2. Discover Patterns

Read reference/perspectives.md. Select applicable perspectives based on $ARGUMENTS.

Launch parallel agents for each perspective. Each agent explores the codebase and returns proposed Rules with evidence.

3. Synthesize

Process discoveries:

  1. Deduplicate overlapping patterns.
  2. Classify each rule with level (L1/L2/L3) per reference/rule-patterns.md.
  3. Group by category.

4. Present Rules

Read reference/output-format.md and format proposed rules accordingly.

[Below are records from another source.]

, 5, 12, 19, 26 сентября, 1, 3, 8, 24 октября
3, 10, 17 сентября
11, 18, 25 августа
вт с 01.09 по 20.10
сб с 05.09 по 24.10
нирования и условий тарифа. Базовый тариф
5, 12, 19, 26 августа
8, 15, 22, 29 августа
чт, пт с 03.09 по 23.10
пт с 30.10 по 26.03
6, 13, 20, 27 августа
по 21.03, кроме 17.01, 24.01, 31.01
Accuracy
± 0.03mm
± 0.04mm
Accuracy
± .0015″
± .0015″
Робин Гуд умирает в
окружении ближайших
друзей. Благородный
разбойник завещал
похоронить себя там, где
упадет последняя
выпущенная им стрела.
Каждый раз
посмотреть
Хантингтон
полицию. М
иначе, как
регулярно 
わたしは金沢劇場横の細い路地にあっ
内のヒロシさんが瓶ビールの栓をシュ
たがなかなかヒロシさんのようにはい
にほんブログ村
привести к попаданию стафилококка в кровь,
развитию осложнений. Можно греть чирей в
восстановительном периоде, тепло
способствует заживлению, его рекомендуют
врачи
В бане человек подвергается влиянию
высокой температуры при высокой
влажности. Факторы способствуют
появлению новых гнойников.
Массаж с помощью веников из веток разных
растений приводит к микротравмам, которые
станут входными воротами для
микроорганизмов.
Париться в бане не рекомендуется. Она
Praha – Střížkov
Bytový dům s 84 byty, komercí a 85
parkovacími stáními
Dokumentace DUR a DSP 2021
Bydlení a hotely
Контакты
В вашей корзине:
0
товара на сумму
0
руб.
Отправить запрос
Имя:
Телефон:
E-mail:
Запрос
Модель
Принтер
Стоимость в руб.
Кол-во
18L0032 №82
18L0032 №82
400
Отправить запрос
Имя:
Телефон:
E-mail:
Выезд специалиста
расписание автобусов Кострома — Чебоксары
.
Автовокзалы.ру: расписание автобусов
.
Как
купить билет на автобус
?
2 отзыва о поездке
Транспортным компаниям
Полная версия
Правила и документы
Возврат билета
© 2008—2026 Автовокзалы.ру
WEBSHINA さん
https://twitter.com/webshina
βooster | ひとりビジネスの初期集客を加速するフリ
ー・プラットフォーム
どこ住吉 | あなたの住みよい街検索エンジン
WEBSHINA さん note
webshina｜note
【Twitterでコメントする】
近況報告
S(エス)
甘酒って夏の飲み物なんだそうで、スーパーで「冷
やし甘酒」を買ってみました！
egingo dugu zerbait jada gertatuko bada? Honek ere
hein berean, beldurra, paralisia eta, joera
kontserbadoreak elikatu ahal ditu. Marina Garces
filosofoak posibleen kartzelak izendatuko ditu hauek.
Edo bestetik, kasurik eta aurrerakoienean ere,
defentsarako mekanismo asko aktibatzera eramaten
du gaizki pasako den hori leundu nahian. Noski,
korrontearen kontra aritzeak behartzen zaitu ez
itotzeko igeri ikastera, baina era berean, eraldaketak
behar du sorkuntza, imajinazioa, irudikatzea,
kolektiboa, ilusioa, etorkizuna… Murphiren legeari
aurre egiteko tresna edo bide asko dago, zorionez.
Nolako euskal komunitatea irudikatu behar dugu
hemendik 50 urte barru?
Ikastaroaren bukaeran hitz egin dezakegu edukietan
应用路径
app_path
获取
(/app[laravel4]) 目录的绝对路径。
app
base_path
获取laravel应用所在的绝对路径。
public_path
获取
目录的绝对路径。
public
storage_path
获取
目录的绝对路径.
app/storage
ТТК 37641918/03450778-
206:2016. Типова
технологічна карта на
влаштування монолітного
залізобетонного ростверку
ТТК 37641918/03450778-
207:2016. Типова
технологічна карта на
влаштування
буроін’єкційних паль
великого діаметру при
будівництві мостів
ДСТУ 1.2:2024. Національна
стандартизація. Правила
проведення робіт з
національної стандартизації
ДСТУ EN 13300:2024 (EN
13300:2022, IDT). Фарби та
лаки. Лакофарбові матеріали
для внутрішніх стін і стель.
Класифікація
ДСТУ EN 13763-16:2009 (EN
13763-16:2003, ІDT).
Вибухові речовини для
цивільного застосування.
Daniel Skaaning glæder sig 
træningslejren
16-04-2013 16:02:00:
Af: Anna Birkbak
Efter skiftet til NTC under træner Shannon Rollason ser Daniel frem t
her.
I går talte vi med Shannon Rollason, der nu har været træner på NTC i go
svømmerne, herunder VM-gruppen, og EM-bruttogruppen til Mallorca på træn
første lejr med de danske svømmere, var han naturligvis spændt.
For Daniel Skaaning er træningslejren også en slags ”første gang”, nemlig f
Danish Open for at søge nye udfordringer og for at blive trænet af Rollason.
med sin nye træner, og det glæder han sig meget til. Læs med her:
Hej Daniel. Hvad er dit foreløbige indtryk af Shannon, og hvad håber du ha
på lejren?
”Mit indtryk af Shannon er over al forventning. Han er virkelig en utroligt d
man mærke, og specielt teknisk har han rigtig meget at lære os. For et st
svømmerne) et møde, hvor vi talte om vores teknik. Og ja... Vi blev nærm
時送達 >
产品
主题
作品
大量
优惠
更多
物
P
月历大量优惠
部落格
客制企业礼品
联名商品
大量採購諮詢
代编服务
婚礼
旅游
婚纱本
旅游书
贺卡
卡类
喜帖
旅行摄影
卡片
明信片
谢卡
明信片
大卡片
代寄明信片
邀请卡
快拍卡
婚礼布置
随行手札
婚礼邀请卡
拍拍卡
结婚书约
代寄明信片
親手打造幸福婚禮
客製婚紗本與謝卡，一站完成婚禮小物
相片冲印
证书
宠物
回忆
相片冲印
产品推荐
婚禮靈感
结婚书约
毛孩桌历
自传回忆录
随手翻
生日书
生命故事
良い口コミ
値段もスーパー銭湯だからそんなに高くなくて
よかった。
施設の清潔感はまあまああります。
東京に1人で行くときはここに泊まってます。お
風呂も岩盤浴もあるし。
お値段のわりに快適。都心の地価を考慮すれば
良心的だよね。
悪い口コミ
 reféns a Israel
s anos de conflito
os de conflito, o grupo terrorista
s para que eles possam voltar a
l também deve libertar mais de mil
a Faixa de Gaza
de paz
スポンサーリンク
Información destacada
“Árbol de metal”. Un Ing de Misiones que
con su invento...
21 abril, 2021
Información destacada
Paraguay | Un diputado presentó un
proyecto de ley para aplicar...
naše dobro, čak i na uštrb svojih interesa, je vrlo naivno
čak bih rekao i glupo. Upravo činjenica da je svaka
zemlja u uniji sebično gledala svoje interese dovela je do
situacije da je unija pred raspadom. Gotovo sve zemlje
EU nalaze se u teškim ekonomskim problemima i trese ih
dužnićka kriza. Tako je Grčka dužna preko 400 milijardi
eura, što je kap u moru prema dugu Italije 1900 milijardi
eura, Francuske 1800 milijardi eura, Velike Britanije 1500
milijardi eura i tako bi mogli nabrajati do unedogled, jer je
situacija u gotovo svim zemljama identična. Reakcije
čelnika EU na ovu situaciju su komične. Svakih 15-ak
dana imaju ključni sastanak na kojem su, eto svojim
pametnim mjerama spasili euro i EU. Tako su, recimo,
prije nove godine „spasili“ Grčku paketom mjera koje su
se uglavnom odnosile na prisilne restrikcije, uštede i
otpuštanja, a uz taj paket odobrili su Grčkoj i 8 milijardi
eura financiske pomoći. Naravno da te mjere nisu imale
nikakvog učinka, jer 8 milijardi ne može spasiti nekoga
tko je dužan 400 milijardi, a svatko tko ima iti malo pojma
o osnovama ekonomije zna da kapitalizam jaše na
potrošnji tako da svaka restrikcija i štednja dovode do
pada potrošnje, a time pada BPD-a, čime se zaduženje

AskUserQuestion: Approve rules | Modify before saving | Cancel

5. Write Constitution

match (existing) { true => merge approved rules into existing CONSTITUTION.md false => write new CONSTITUTION.md from template + approved rules }

Display constitution summary per reference/output-format.md.

6. Validate

AskUserQuestion: Run validation now | Skip

match (choice) { validate => Skill("start:validate") constitution skip => done }

Source

git clone https://github.com/rsmdt/the-startup/blob/main/plugins/start/skills/constitution/SKILL.mdView on GitHub

Overview

This skill helps you craft a project constitution by discovering governance rules tailored to your codebase. It uses a discovery-based approach and delegates pattern finding to specialist agents, presenting evidence-backed rules for your approval. By aligning rules with actual code patterns, it ensures governance stays relevant and auditable.

How This Skill Works

If a CONSTITUTION.md exists, the system can merge new rules; otherwise it starts from a template. It launches parallel discovery perspectives using optional ARGUMENTS, collects discovered rules with file:line evidence, classifies them into levels, and presents them for user approval before writing.

When to Use It

  • Starting a new project and need a tailored governance framework.
  • Updating governance after major architectural changes.
  • Focusing governance on security and testing disciplines.
  • Maintaining compliance by anchoring rules to real code patterns.
  • Expanding governance to multiple repos or teams.

Quick Start

  1. Step 1: Check for CONSTITUTION.md at the project root; if missing, start from the template.
  2. Step 2: Specify optional focus areas via ARGUMENTS and trigger parallel discovery perspectives.
  3. Step 3: Review proposed rules with evidence, approve, and let the system write the constitution.

Best Practices

  • Anchor every rule to specific file:line evidence.
  • Require user approval before writing or updating the constitution.
  • Run parallel discovery perspectives to cover security, architecture, and code quality.
  • Deduplicate and classify rules by level (L1/L2/L3) before presentation.
  • Keep the constitution actionable and tied to code-backed rules rather than generic guidelines.

Example Use Cases

  • A startup creates a constitution focused on security and testing, citing concrete code references to justify rules.
  • An existing project updates its governance to reflect new architecture patterns with evidence-based rules.
  • A multi-repo initiative consolidates governance into a single constitution with cross-repo rules.
  • A legacy project adds high-priority L1 rules tied to critical files and precise line references.
  • A new feature-driven project uses discovery to gate changes to core modules via explicit rules.